(Input for this task):
-- BEGIN --
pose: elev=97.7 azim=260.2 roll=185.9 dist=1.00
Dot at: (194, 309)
-- END --
-- BEGIN --
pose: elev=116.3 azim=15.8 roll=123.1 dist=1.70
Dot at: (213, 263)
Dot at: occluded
-- END --
(Given exercise): In the lines from the one holding "pose: elev=97.7 azim=260.2" through the one holding "Dot at: (194, 309)", inclusive, swap "Dot" for "Marker" and write those lines out again with nothing else changed.

(Answer for this exercise):
pose: elev=97.7 azim=260.2 roll=185.9 dist=1.00
Marker at: (194, 309)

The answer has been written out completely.